ACTIVITY
Going through the data below, please show each line containing the string "expression".

DATA FOR REVIEW
++++++

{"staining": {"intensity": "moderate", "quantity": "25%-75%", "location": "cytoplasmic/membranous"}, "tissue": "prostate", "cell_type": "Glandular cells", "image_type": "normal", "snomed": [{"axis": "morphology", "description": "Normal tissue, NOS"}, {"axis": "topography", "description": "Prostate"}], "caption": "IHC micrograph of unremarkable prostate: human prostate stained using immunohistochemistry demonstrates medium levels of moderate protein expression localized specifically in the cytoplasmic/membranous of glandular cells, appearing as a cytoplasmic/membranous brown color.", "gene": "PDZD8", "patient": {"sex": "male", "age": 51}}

++++++

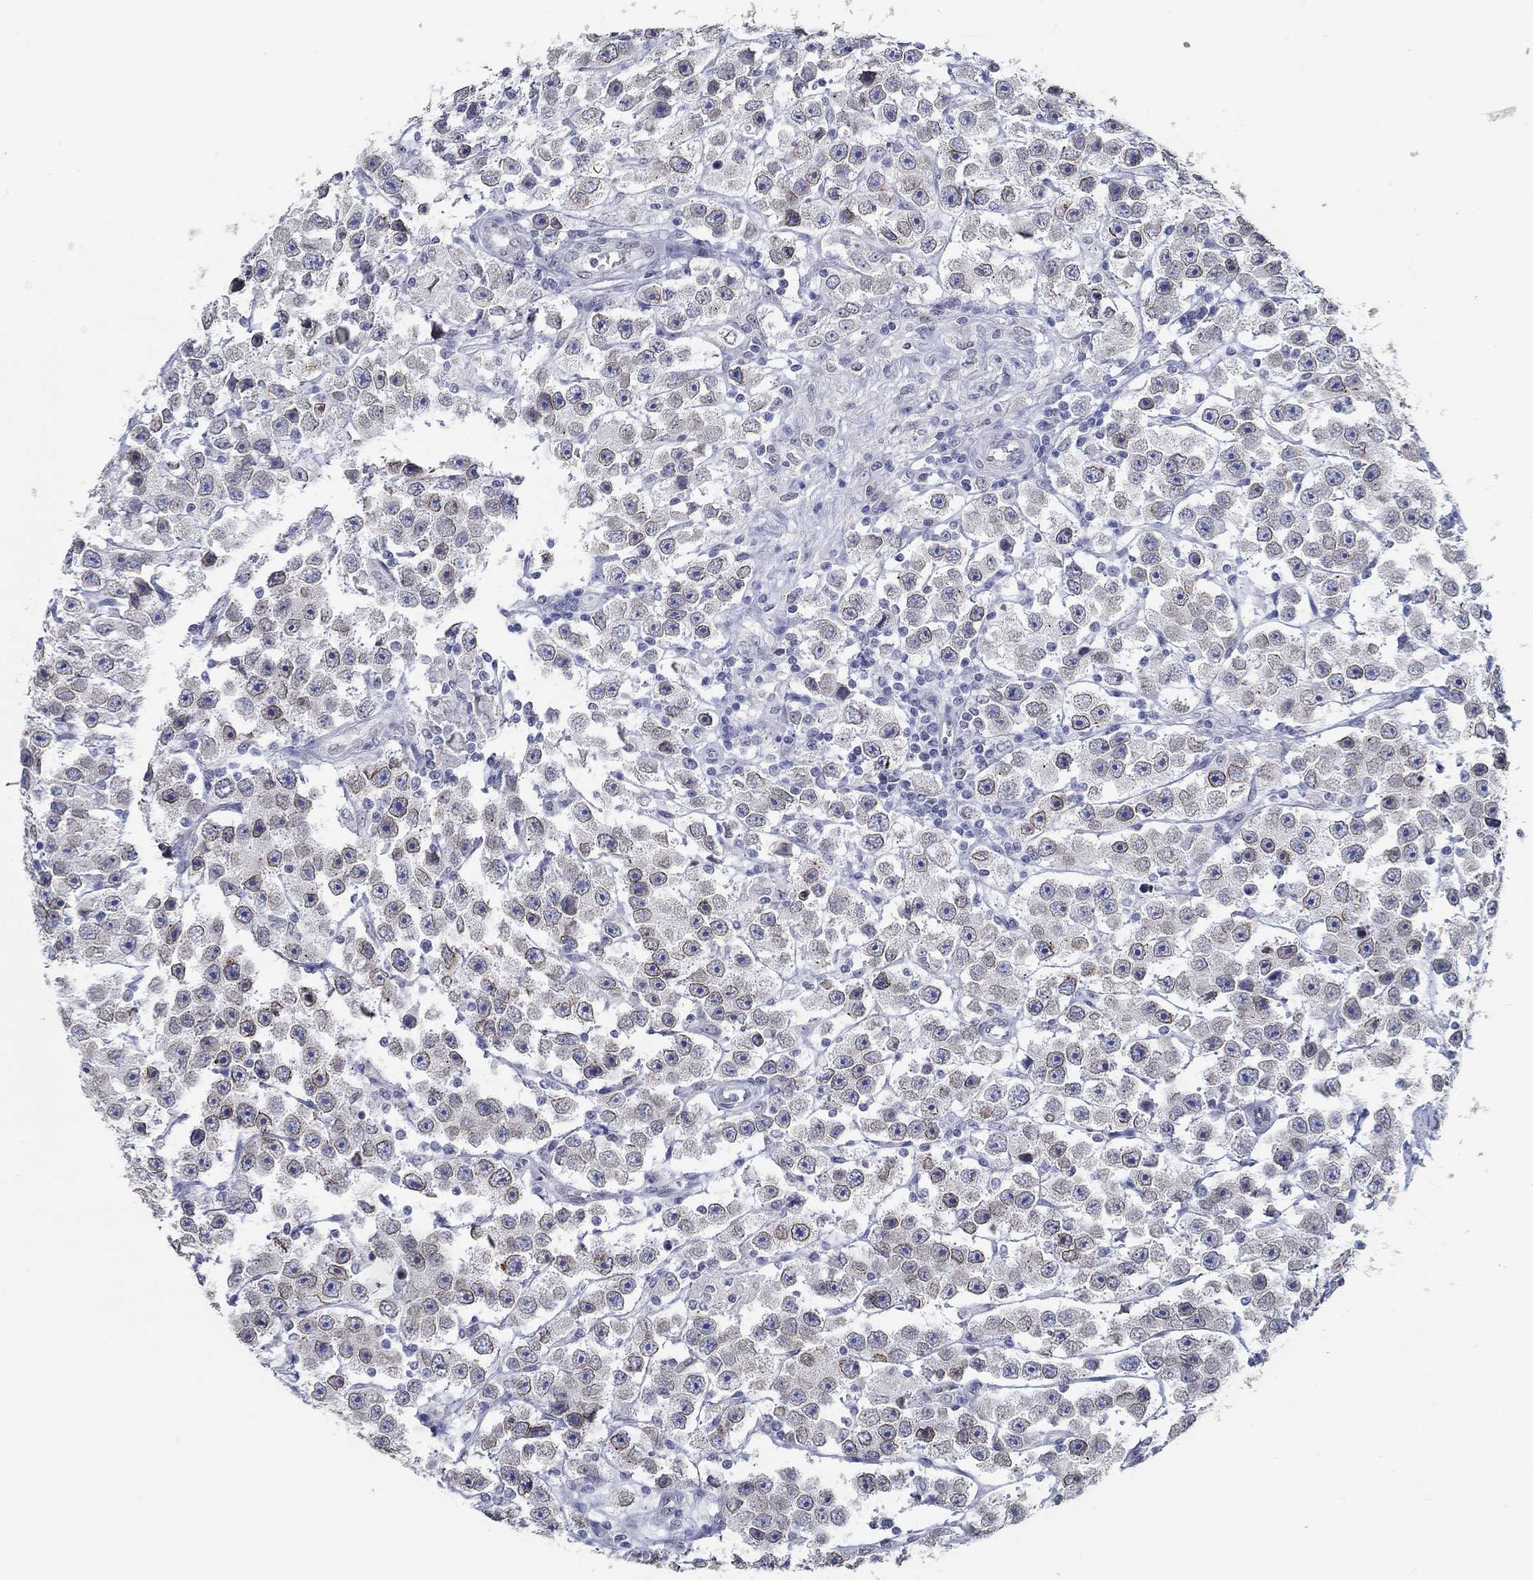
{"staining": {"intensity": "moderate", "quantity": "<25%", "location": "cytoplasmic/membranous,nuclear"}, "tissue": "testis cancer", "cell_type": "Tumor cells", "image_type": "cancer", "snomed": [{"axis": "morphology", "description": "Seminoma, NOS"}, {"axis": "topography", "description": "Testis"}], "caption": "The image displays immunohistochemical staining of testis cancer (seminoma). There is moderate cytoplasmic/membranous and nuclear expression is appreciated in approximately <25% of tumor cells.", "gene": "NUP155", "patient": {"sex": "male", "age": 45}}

++++++

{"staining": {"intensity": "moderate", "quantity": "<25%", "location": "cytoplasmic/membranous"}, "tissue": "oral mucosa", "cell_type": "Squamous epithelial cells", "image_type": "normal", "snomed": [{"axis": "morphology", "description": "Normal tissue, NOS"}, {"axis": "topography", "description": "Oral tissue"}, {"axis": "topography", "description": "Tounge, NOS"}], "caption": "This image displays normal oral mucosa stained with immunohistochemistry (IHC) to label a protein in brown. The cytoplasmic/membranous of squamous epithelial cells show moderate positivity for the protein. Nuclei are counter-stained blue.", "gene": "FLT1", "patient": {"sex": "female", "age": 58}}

++++++

EXERCISE ANSWER
{"staining": {"intensity": "moderate", "quantity": "25%-75%", "location": "cytoplasmic/membranous"}, "tissue": "prostate", "cell_type": "Glandular cells", "image_type": "normal", "snomed": [{"axis": "morphology", "description": "Normal tissue, NOS"}, {"axis": "topography", "description": "Prostate"}], "caption": "IHC micrograph of unremarkable prostate: human prostate stained using immunohistochemistry demonstrates medium levels of moderate protein expression localized specifically in the cytoplasmic/membranous of glandular cells, appearing as a cytoplasmic/membranous brown color.", "gene": "PDZD8", "patient": {"sex": "male", "age": 51}}
{"staining": {"intensity": "moderate", "quantity": "<25%", "location": "cytoplasmic/membranous,nuclear"}, "tissue": "testis cancer", "cell_type": "Tumor cells", "image_type": "cancer", "snomed": [{"axis": "morphology", "description": "Seminoma, NOS"}, {"axis": "topography", "description": "Testis"}], "caption": "The image displays immunohistochemical staining of testis cancer (seminoma). There is moderate cytoplasmic/membranous and nuclear expression is appreciated in approximately <25% of tumor cells.", "gene": "NUP155", "patient": {"sex": "male", "age": 45}}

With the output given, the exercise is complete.